Hockey has always seemed to me a bar fight on skates with a lot of French and Russian names. The games themselves nasty, brutish, and long. Surely hockey was invented by a dental surgeon longing for more patients. That this fierce and seemingly merciless game should have not only rules but a code of etiquette was, to put it charitably, counter-intuitive. I was as surprised as Logan was when he learned from Butch Cassidy that there were rules in a knife fight. That peaceful Canadians should clutch this violent game to their hearts is a real mystery, eh? Curling I can understand, but hockey…
Without F.H. Buckley’s instruction I’d not thought to look for remnants of gentlemanly conduct in hockey.

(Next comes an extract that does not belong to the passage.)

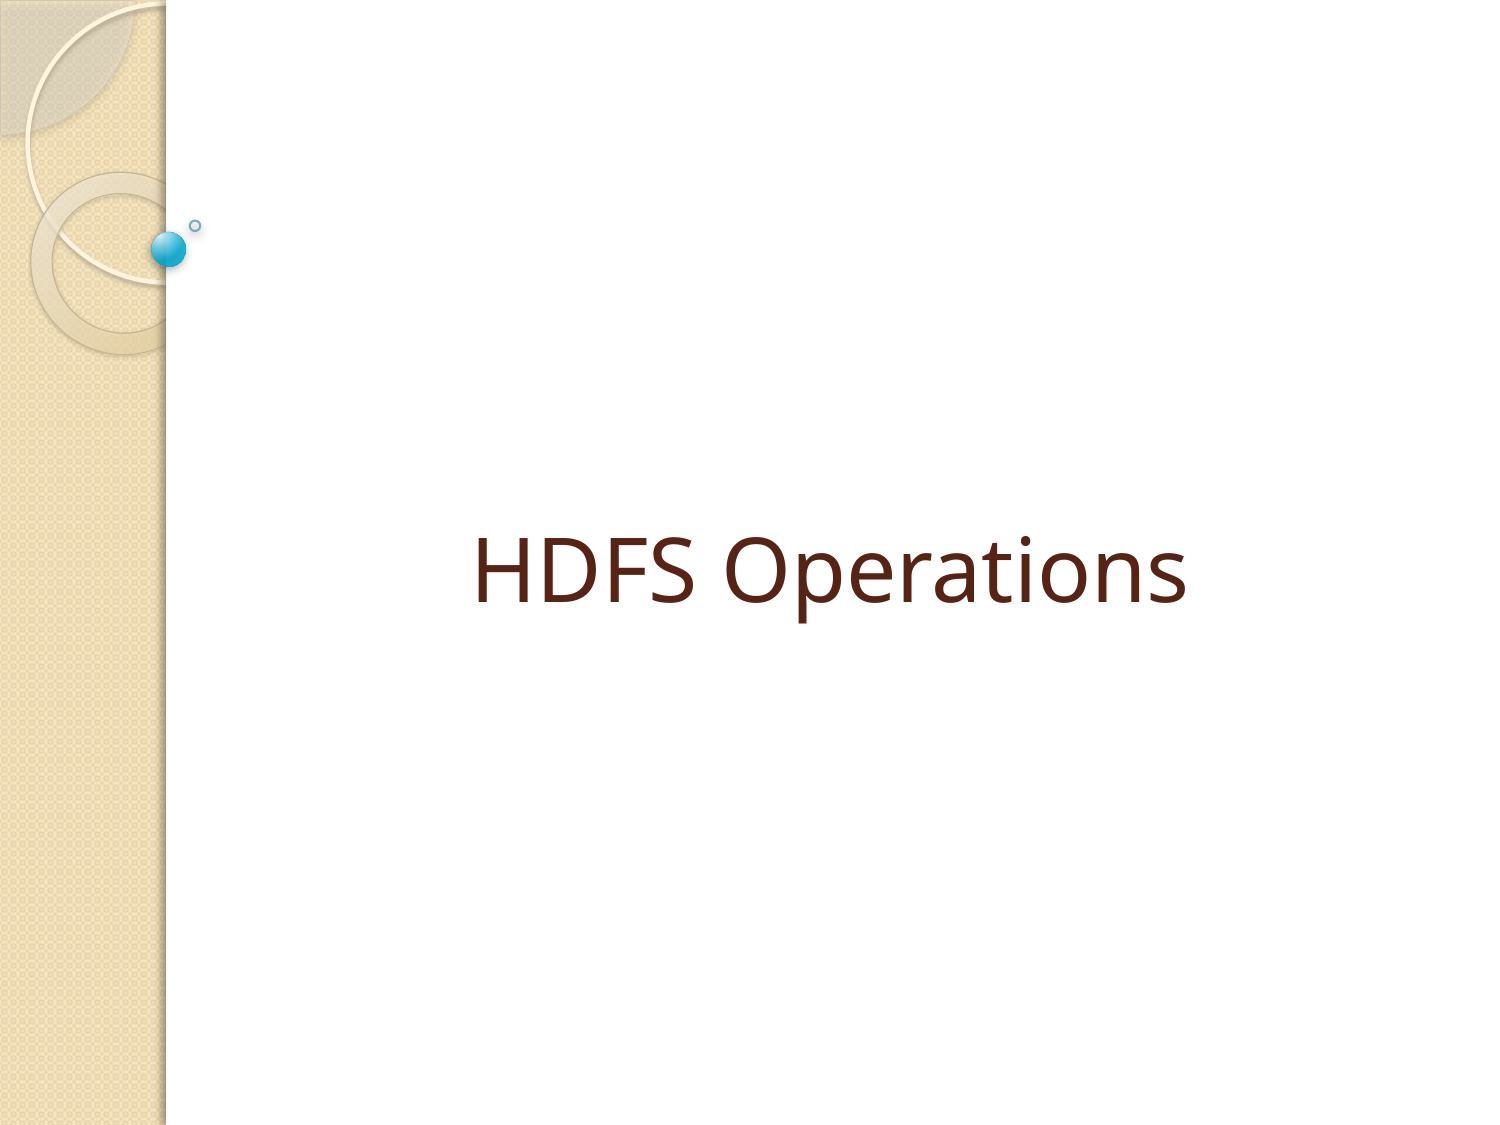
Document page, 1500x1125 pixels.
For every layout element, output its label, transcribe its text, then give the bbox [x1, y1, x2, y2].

title HDFS Operations [222, 386, 1438, 629]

A friend from Boston who works out at my gym, and who has played, coached, and refereed hockey, told me that the hockey rule book is more than 300 pages long. I was pole-axed to learn that hockey had any restrictions at all beyond a prohibition against players bringing small caliber handguns onto the ice with them.

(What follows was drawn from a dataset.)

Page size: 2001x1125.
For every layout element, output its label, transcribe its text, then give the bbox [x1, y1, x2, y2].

My confusion on this point goes back decades. Visiting with a close and long-time New England friend in the seventies, I found myself with him at his dad’s house in Northern Vermont on the occasion of the biggest sporting event of the year in those parts. That would not be the Super Bowl or the World Series but the University of Vermont/University of New Hampshire hockey game. Pete and his dad were cheering and whooping or groaning as the action on the ice dictated, just as my dad and I would have been watching a World Series game. I sat mystified. At the first period break I said to my friend: “Pete, I don’t understand hockey. Take checking. That just looks like knocking the crap out of somebody.” Pete smiled and said, “You understand hockey.”
But of course I didn’t, and still don’t. So thanks to Brother Buckley for explaining the choreography behind the seeming chaos and malevolence on the ice. Seeming, that is, to this son of the South who came up where there was no hockey until recently. Yes, Virginia, Florida was culturally Southern in the 1950s when I was a pup and learning about sports, which, back then, meant baseball and boxing. But ever-increasing waves of leftugees from northern blue states (not just blue from the cold) brought this fast, demanding, and violent game with them, along with a raft of exotic accents.

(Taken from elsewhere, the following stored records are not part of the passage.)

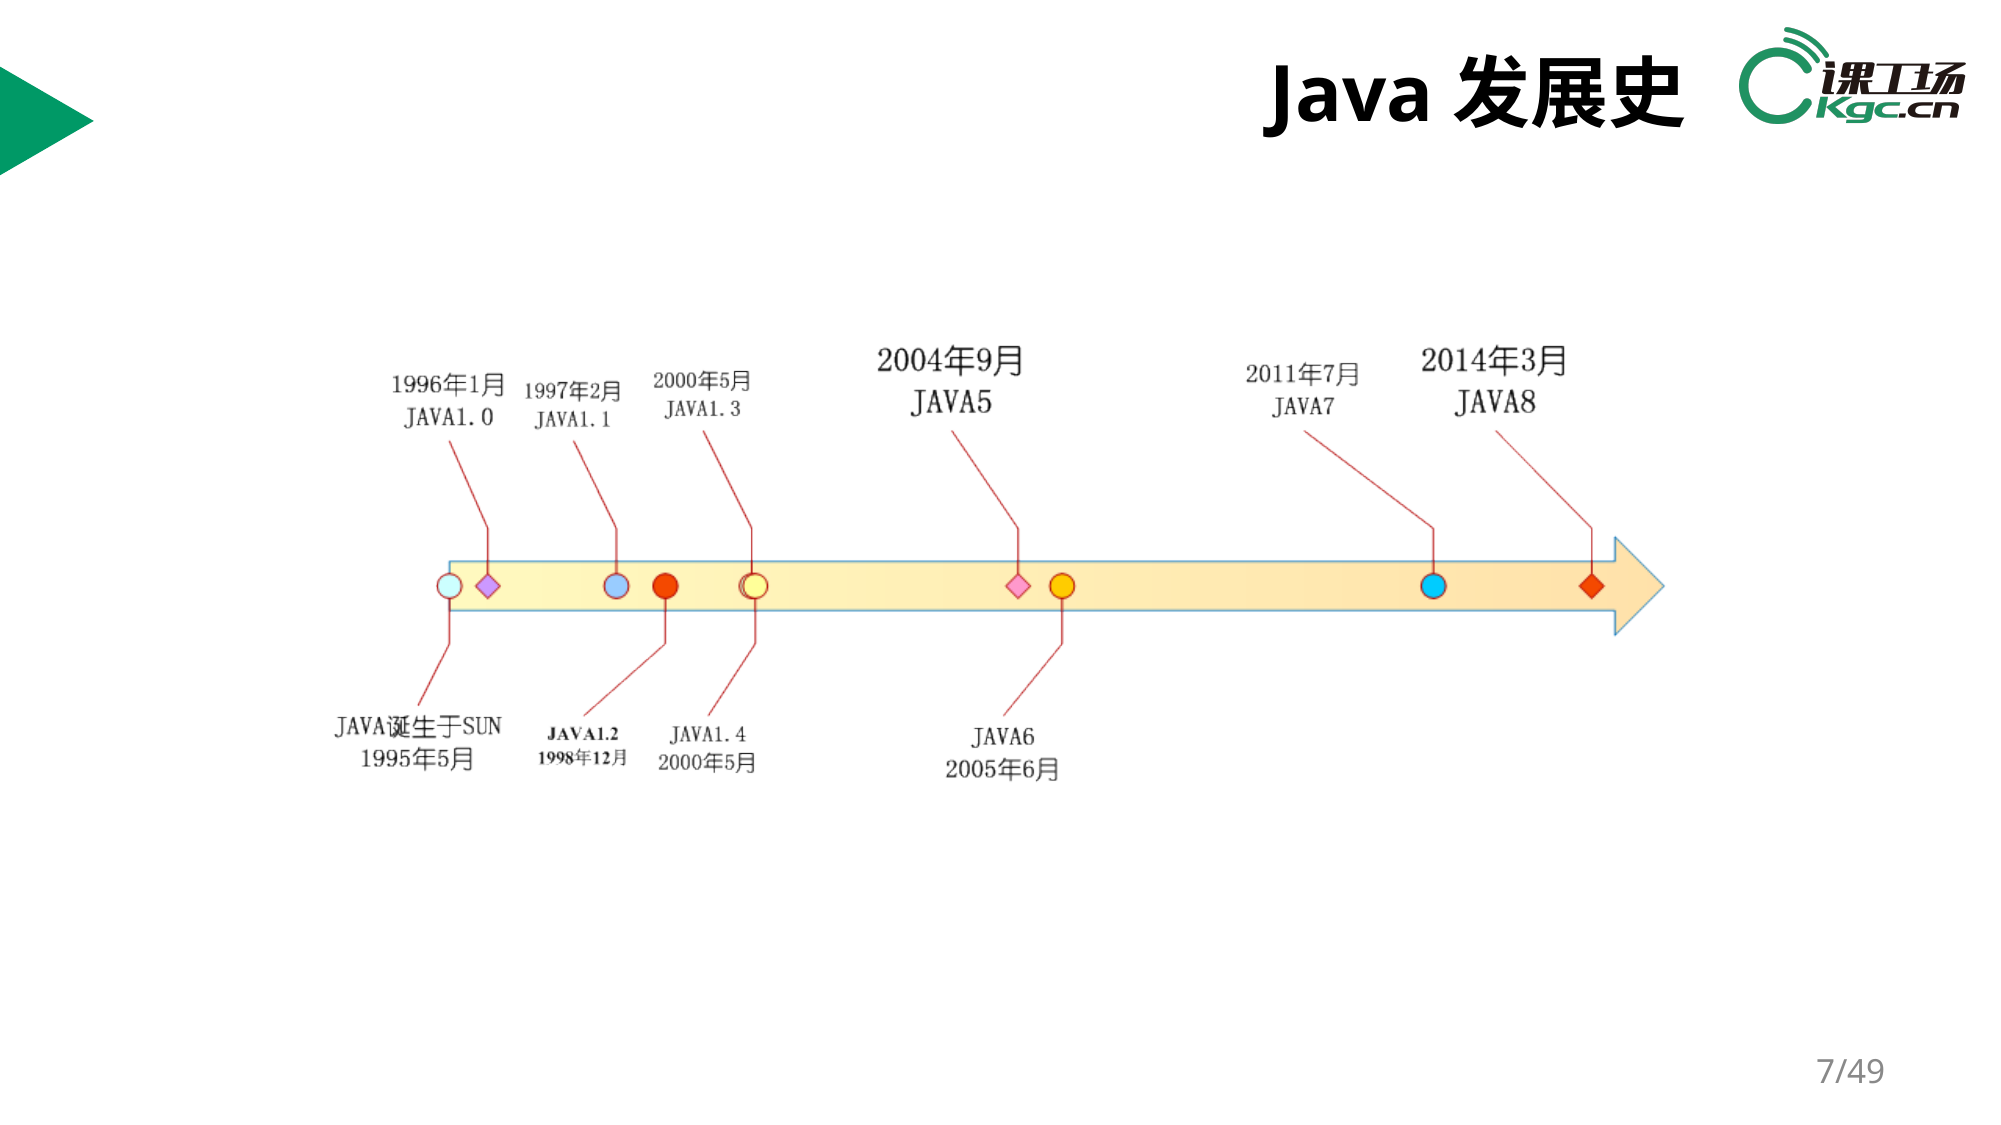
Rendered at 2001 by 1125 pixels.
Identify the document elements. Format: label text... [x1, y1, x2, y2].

title Java发展史 [1255, 46, 1721, 133]
picture [1739, 27, 1966, 124]
picture [332, 335, 1668, 790]
slide_number /49 [1433, 1042, 1901, 1104]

Hockey is popular hereabouts now. In Tampa, my littoral and once again home after various postings elsewhere, I see more Lightning gear than Rays gear on the locals. Back in the day, a prediction that hockey would be more popular than baseball in Tampa would have seemed as fantastical and would have invited the same ridicule as a prediction that Joe Biden would one day be President of the United States.
Amalie Arena in Tampa, where the Lightning play, seats 19K and just about every seat is occupied for home games. Tropicana Field in St. Petersburg, where the Rays play, holds almost two and a half times that and is often so empty the voice of the PA announcer creates an echo. Anyone wishing to shake hands with the Maytag repairman can just buy a ticket to a weeknight game at the Trop.
Rays attendance so far this year has been a bit better, thanks to a turbo-start and a lead in the AL East, the toughest division in baseball. But at an average of a bit more than 17K, the Rays are still 25th of MLB’s 30 teams in attendance. In 2021 the Rays won 100 games and yet another division title, but drew only 9,500 per home game. Meanwhile the Lightning were and are a tough ticket.
But the Rays’ troubles, and those of baseball in general, are subjects for another day. Today’s agenda is hockey, which Buckley has helped me understand a little better, perhaps even motivating me to tune into the Stanley Cup games, which I had not intended to do.
It’s a truth considerably less than universally acknowledged these days that masculinity, in Buckley’s words, demands both physical prowess and gentlemanly conduct. Masculinity gets a very bad press nowadays in smart circles. In fact, my sources in Washington tell me the Biden Administration is working to place testosterone on the Federal List of Toxic Substances. The word gentleman has about dropped out of the language. Don’t think so? Ask a young waitress to “Please direct me to the gents’” and see the puzzlement on her face.
Physical prowess it takes in great measure to excel at hockey, not to mention stamina, courage, and the willingness to both take it and dish it out in near combat conditions. But without Buckley’s instruction I’d not thought to look for remnants of gentlemanly conduct in hockey. Areas of restraint, things not done. In the gentlemanly code, one of the things not done is the big and strong picking on the smaller and weaker. When fighting, we learn, hockey players stay in their own weight class. And because he’s too padded to fight, the goalie is off limits for fighting. The highly skilled franchise players are off limits as well, as they mean too much to the game. When code is broken, that’s when the enforcers take over, making the game less not more violent. And these encounters are more ritualized and proceed according to more rules than either Logan or I would have imagined.
TAS readers who missed The Gentlemanly Side should give it a look. It’s not only an instructive look at the positive aspects of hockey that may not be apparent to many observers, but it’s also an articulate brief for the continuing need for gentlemanly behavior in any society that wishes to call itself civilized.